• WHAT YOU NEED TO DO:
Please copy the lines below word for word, leaving the pictures out of your answer.

Stored entries:
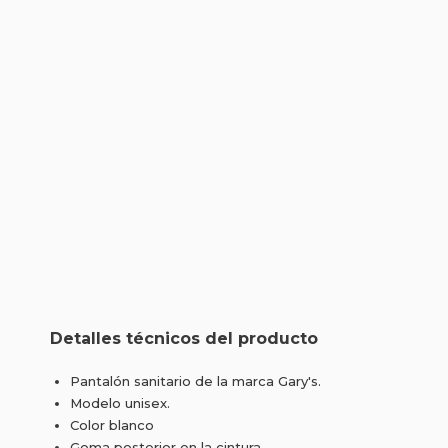
Detalles técnicos del producto
Pantalón sanitario de la marca Gary's.
Modelo unisex.
Color blanco
Goma posterior en la cintura.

• WORKED SOLUTION:
Detalles técnicos del producto
Pantalón sanitario de la marca Gary's.
Modelo unisex.
Color blanco
Goma posterior en la cintura.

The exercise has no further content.